Content starts

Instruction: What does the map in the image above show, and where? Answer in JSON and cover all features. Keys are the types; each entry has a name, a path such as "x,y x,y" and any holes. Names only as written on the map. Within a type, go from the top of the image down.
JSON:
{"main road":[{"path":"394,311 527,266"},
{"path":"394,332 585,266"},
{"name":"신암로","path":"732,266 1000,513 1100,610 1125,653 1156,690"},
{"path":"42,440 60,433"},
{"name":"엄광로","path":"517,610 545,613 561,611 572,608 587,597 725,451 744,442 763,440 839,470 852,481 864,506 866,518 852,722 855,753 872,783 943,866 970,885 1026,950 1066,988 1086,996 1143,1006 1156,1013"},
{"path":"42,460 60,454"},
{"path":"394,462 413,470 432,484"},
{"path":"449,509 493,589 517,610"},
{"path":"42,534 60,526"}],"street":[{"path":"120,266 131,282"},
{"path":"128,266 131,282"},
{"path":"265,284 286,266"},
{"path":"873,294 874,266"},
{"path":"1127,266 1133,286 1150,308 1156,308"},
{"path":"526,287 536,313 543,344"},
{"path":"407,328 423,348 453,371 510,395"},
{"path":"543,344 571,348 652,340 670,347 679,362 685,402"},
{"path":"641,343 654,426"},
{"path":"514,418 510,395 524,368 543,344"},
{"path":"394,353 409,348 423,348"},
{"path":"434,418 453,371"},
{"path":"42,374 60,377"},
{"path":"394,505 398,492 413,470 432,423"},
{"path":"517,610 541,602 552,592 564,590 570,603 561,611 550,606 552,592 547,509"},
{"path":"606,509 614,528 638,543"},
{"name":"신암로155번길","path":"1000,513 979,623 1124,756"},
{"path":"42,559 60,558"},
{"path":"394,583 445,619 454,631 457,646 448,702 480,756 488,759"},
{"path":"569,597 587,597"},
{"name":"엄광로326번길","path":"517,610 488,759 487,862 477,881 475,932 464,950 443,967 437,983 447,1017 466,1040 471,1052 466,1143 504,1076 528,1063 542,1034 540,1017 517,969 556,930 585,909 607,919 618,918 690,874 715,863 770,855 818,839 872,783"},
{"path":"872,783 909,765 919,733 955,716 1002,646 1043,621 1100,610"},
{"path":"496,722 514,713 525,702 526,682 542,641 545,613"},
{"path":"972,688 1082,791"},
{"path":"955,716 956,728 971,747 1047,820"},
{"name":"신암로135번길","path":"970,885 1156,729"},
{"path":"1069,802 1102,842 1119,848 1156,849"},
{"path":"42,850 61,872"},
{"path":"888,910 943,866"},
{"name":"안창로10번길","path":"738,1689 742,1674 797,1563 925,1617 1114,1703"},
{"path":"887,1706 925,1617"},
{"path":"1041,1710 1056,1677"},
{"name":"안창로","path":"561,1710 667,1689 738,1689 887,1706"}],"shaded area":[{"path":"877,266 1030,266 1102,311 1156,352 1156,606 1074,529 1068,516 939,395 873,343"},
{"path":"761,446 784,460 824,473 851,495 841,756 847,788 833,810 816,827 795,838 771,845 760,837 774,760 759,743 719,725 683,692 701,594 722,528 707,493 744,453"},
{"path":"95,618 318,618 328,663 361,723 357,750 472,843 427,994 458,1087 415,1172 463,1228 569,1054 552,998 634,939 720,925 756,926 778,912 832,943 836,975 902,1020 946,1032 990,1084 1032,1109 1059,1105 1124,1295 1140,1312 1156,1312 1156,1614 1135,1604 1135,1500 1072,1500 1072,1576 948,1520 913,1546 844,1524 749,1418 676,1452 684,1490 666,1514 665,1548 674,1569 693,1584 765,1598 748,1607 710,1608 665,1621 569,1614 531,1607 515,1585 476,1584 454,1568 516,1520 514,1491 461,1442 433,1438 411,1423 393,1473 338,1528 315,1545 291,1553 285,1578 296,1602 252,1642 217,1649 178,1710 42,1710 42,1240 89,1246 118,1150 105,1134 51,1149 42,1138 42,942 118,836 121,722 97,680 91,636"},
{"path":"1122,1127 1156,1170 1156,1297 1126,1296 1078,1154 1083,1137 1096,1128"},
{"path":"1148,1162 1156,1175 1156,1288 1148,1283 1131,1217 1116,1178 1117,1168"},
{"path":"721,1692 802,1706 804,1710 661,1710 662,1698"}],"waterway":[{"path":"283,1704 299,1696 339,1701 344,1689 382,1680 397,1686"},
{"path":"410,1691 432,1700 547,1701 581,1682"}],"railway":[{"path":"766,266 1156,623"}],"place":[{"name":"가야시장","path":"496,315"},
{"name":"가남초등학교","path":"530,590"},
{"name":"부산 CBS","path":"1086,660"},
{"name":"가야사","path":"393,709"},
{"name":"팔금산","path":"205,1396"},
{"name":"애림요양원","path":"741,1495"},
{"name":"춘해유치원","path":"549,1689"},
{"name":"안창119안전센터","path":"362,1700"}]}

Content ends

● **Aim of the exercise**
Check every line of the data above for the string "JSON", and copy those that have it.

● **Written solution**
Instruction: What does the map in the image above show, and where? Answer in JSON and cover all features. Keys are the types; each entry has a name, a path such as "x,y x,y" and any holes. Names only as written on the map. Within a type, go from the top of the image down.
JSON:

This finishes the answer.